Automatically generating and summarizing open source project documentation for newcomers

Grant number: 15/07399-1
Support type:Scholarships in Brazil - Post-Doctorate
Effective date (Start): July 01, 2015
Effective date (End): January 31, 2016
Field of knowledge:Physical Sciences and Mathematics - Computer Science - Computing Methodologies and Techniques
Cooperation agreement: Coordination of Improvement of Higher Education Personnel (CAPES)

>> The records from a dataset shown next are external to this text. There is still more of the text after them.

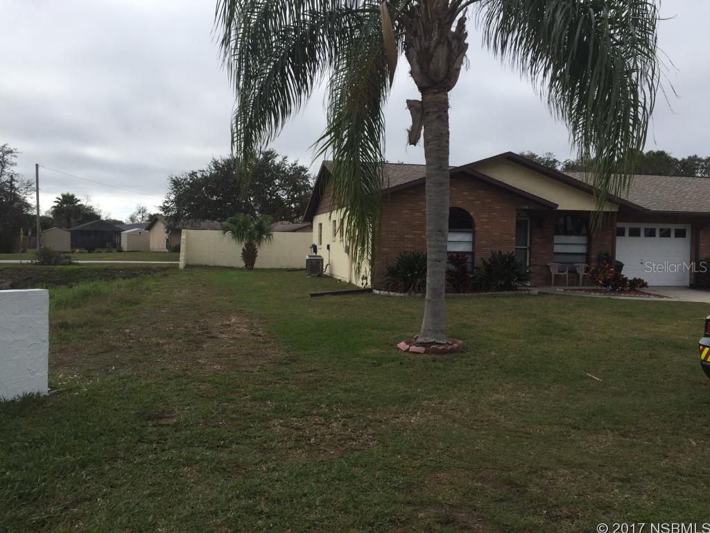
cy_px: 266
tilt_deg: -3.2
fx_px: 595
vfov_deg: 48.2
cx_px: 355
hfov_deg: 61.7
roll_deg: -1.0
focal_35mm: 29
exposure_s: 1/1883
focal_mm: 4.15
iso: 32
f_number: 2.2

Principal Investigator:Marco Aurélio Gerosa
Grantee:Christoph Treude
Home Institution: Instituto de Matemática e Estatística (IME). Universidade de São Paulo (USP). São Paulo , SP, Brazil


Summary: Newcomers to open source projects face many barriers, including unclear documentation, not being able to find a task to start with, and technical hurdles, according to evidences raised by previous research. Many of these challenges can be addressed by producing documentation that is specifically aimed at and customized for newcomers. In this project, we propose techniques to automatically identify, extract, generate, summarize, and present documentation that is relevant to newcomers in open source projects. We will use a variety of existing and novel natural language processing techniques to automatically parse documentation from a wide range of sources for each open source project, including the official documentation on the project's website, its issue tracker, forums, blogs, and the questions and answers website, such as Stack Overflow. We propose to build on existing summarization techniques and to develop novel supervised techniques for the identification of the information that is most relevant to open source project newcomers. Our main contribution will be the design, development, and evaluation of a completely automated documentation generator for open source project newcomers. This approach will lower the barriers for newcomers when attempting to make their first contribution to an open source project, it will make it more likely that newcomers will remain active contributors, and it will ultimately lead to open source projects being more accessible to individuals from outside the projects. The work will also inform academia and industry about what knowledge newcomers in open source projects need, and it will elicit insights into the application of natural language processing techniques to software documentation in English and Portuguese. (AU)